Price pressure from lower-cost international tobacco producers shrunk US tobacco export markets just as domestic demand declined. Farmers felt pressure to compete globally, get big, and lower prices at the same time that tobacco corporations consolidated through the 1990s and 2000s.

These pressures, along with some changes to the quota system, began driving farm consolidation in the late 1990s, before the Bush administration fully repealed the quota program in 2004, wiping out small tobacco farmers.  Within two years, over half of all burley tobacco-growing households in Tennessee, North Carolina, and Virginia stopped farming. In 2002, there were roughly 80,000 active tobacco farmers. By 2015 there were 4,268.

What farms remained dramatically expanded. In North Carolina, the total number of tobacco farms fell from nearly 8,000 in 2004 to 1,682 in 2014, but the average size of farms quadrupled. Tobacco corporations moved away from auctions to purchasing tobacco from farmers on contract.

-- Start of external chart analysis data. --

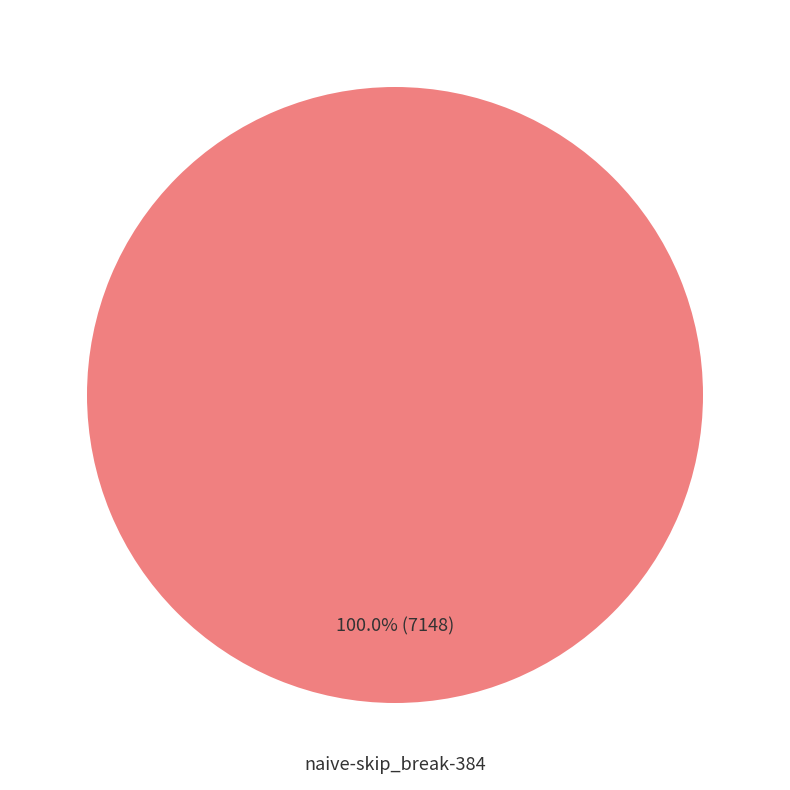

Is there any slice that represents more than half of the pie?

Yes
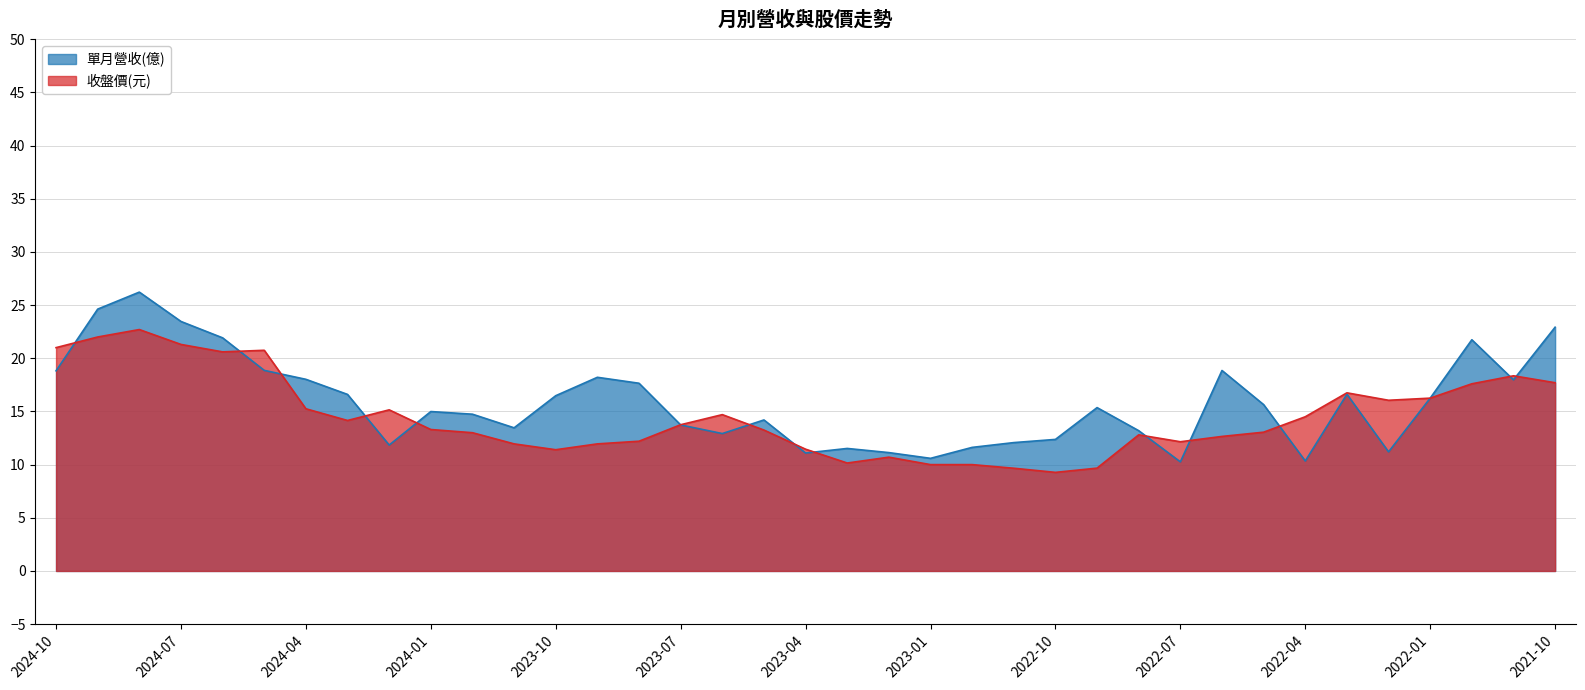

How many data points in 收盤價(元) are less than 13?

15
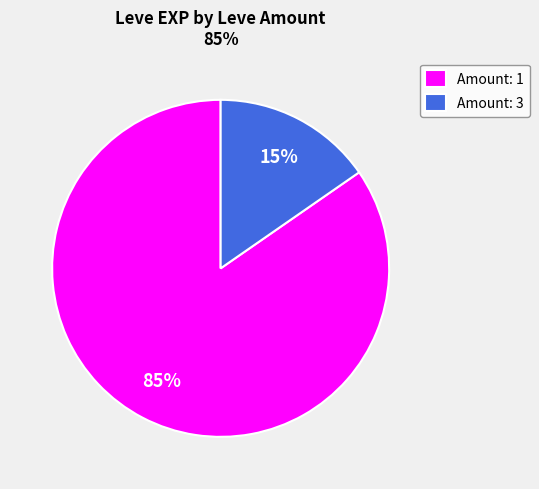

Which has a higher value, Amount: 3 or Amount: 1?

Amount: 1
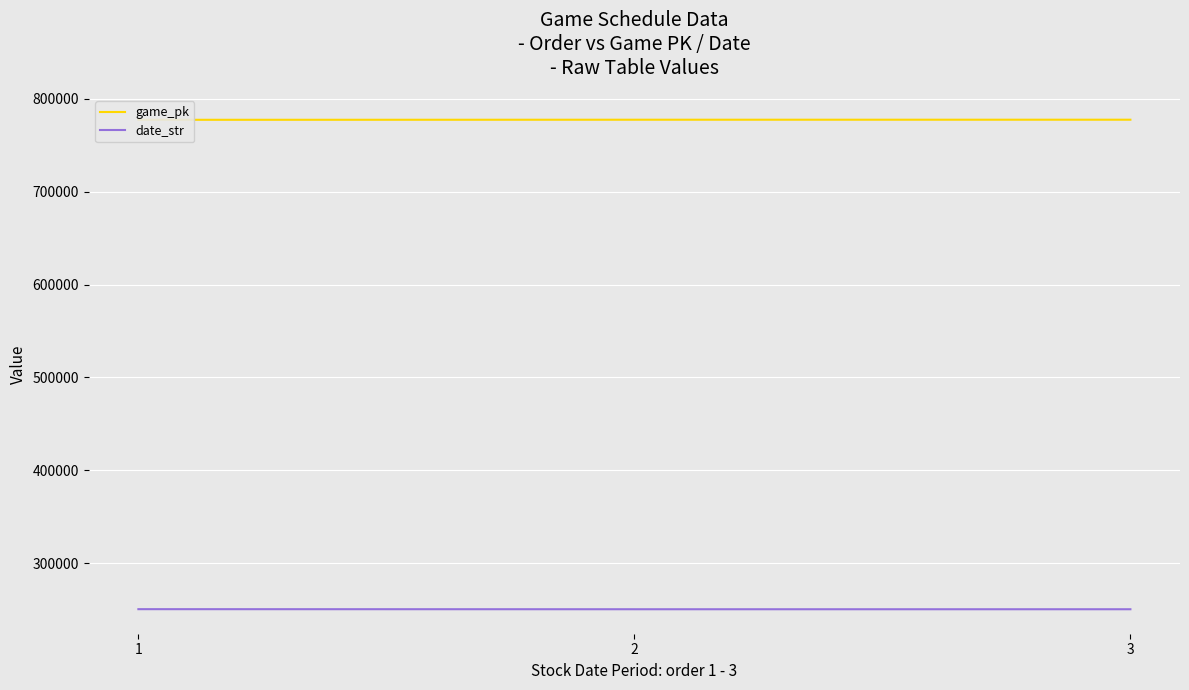

True or false: date_str has a value of 250629 at 2.

True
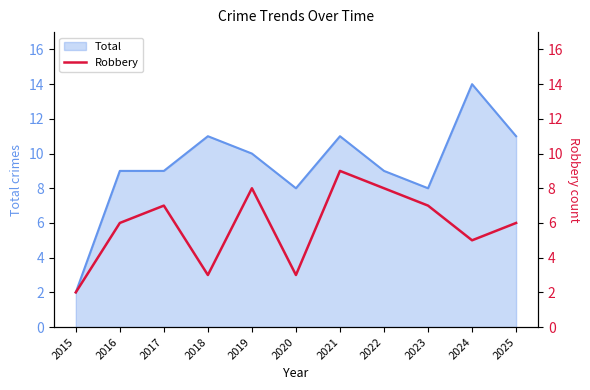

How many interior local valleys (lower than both neighbors) does the data have?

3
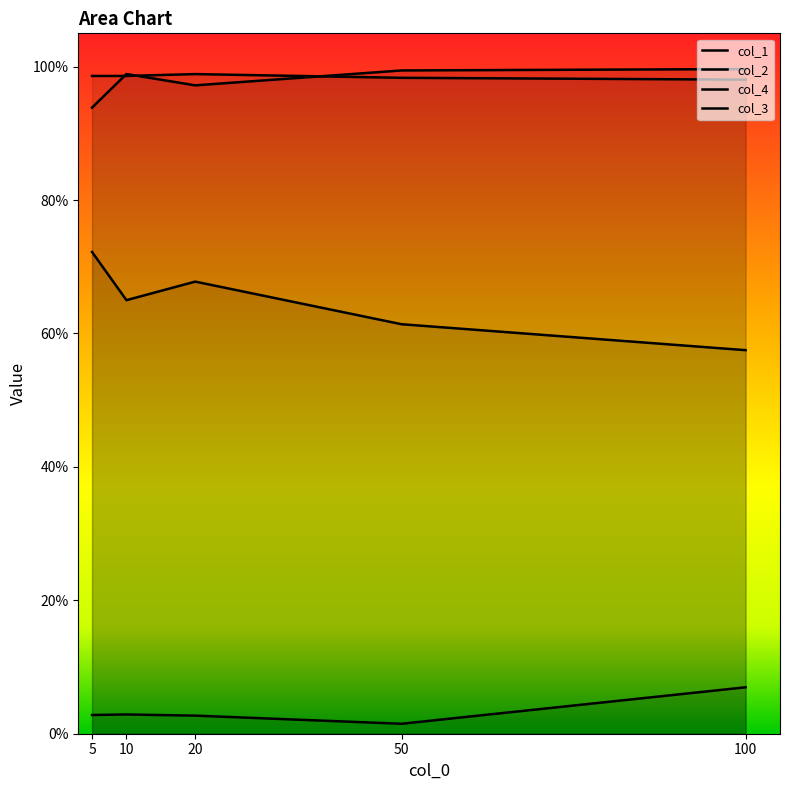

At which category is the sum across all series the highest?

5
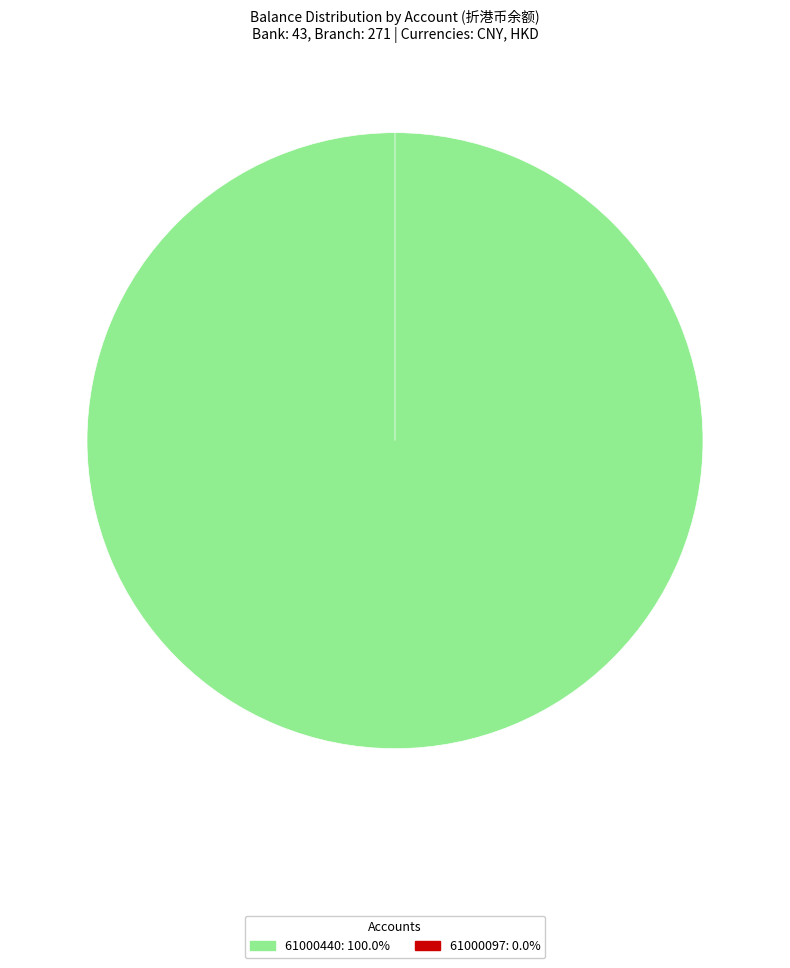

Which category has the biggest portion of the pie?

61000440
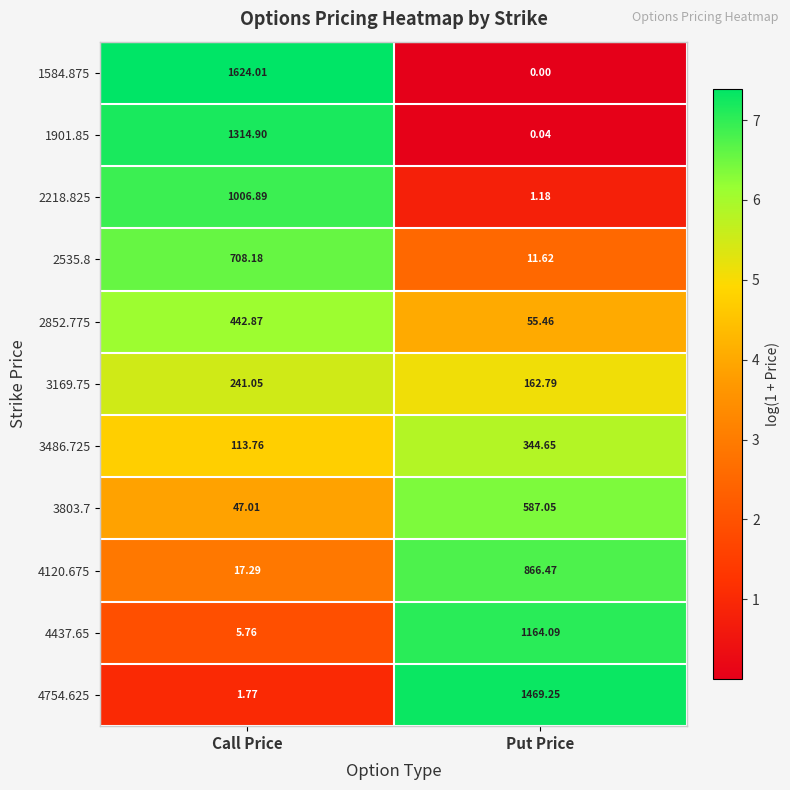

How many data points in 4437.65 are above 1164?

1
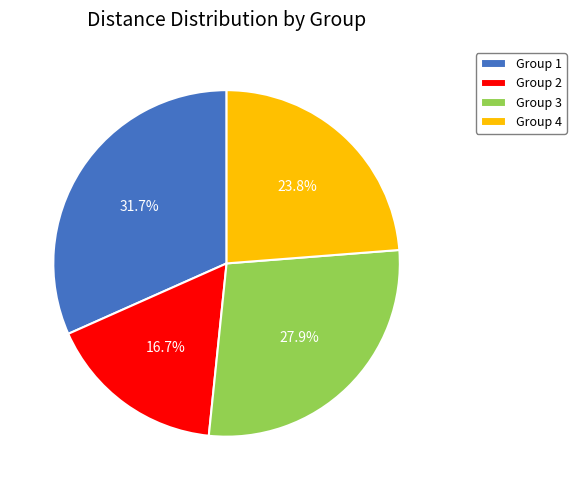

Is Group 4 the majority of the pie?

No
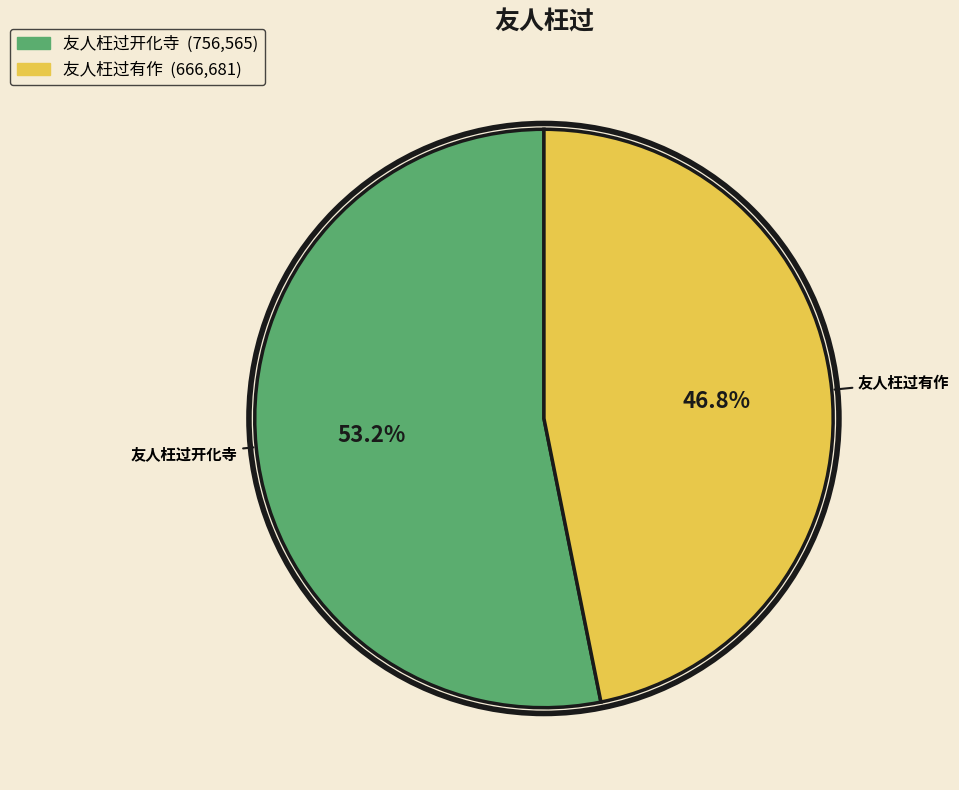

Count the number of slices in the pie.

2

Today, corporations dictate many aspects of farmers’ operations through contracts, including what type of plants to grow, how to harvest them, and how much water and chemicals to apply. Farmers carry “a good deal of anxiety,” says Bennett. “As we’ve seen in chickens and other products in the contracting system, farmers take on a lot of [financial] risk and then they’re at the mercy of the company they’ve contracted with.”

Fewer buyers and contract farming not only squeeze growers, but their workers as well. “These companies decide who’s in business and who’s not,” says Justin Flores, Vice President of the AFL-CIO’s Farm Labor Organizing Committee (FLOC). “Growers have been really pressed and that means growers and their [labor] contractors have been pressing workers.”

Organizations like FLOC, Oxfam, Human Rights Watch, and others have exposed dangerous working conditions and labor exploitation on today’s tobacco farms, including wage theftdilapidated and unsanitary housing and food for migrant H-2A workers, child labor, and acute nicotine poisoning from handling tobacco leaves.

These issues are made worse by the rise of farm labor contractors, who recruit and employ workers on behalf of growers, removing growers’ liability for labor violations. Contractors undersell labor to farms because they charge workers exorbitant (and illegal) recruiting fees.

The history of tobacco is relevant to ongoing debates about adopting agricultural supply management, as proposed by the Dairy Together coalition and presidential candidates Bernie Sanders and Elizabeth Warren. Long the libertarian poster child of overbearing market intervention, the policy is drawing interest for its potential to support farm prices, reduce the cost of farm subsidies, and promote conservation.